◆ Exercise prompt
Starting at the line with "#### Stage 3: Visual Generation/Selection" and going on through the line with "and style preferences", reproduce each line in the records below exactly and nothing more.

(Data records)
_ _ _ _ _

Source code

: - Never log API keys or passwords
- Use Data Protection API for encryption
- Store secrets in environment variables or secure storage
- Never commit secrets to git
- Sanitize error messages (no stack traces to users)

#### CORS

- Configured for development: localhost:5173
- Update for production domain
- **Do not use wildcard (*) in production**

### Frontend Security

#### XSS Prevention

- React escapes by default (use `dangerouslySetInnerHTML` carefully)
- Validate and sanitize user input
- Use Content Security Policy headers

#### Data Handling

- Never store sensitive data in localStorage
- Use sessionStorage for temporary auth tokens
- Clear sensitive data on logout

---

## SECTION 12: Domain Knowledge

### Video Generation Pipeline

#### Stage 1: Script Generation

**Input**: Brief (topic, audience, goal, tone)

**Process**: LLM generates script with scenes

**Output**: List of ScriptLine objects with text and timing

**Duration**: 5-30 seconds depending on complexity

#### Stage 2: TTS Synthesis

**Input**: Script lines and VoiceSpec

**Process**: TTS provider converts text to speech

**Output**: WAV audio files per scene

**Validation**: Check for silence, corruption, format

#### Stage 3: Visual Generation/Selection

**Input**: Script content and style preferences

_ _ _ _ _

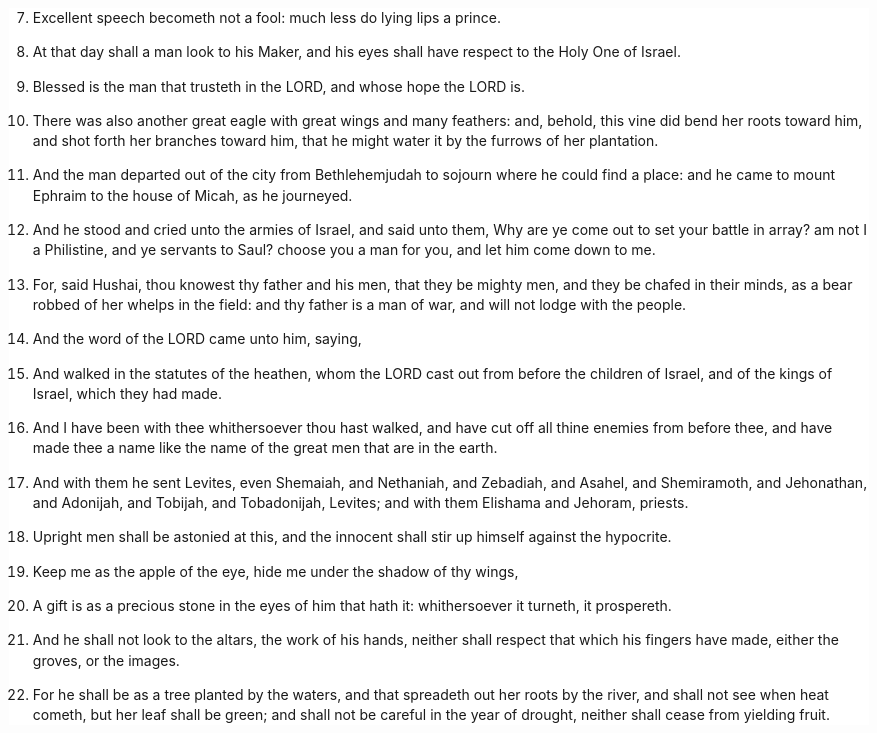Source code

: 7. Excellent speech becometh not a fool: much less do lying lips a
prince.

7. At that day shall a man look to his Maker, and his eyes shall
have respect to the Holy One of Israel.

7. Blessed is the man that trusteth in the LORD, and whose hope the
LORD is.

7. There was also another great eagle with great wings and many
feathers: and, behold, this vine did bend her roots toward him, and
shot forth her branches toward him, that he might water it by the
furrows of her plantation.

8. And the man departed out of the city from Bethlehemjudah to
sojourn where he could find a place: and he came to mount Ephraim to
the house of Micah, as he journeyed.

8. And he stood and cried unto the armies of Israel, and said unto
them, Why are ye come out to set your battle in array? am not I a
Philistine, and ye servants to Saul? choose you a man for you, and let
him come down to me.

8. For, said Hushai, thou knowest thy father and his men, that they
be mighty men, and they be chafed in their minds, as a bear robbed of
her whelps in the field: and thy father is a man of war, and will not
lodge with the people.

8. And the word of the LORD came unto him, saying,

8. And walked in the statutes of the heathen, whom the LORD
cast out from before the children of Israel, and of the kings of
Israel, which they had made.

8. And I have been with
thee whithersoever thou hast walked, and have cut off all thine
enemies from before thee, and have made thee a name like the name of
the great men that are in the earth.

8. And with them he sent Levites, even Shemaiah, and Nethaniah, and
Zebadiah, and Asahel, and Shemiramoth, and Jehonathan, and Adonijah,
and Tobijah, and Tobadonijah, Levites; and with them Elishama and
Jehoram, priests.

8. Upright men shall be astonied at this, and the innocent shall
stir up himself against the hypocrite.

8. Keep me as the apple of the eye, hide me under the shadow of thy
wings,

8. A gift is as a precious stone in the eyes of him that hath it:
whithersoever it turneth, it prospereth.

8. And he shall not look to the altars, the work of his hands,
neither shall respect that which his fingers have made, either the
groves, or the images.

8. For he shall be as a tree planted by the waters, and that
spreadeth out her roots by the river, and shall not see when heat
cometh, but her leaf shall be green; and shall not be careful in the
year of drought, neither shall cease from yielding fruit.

_ _ _ _ _

◆ Result of the task
#### Stage 3: Visual Generation/Selection

**Input**: Script content and style preferences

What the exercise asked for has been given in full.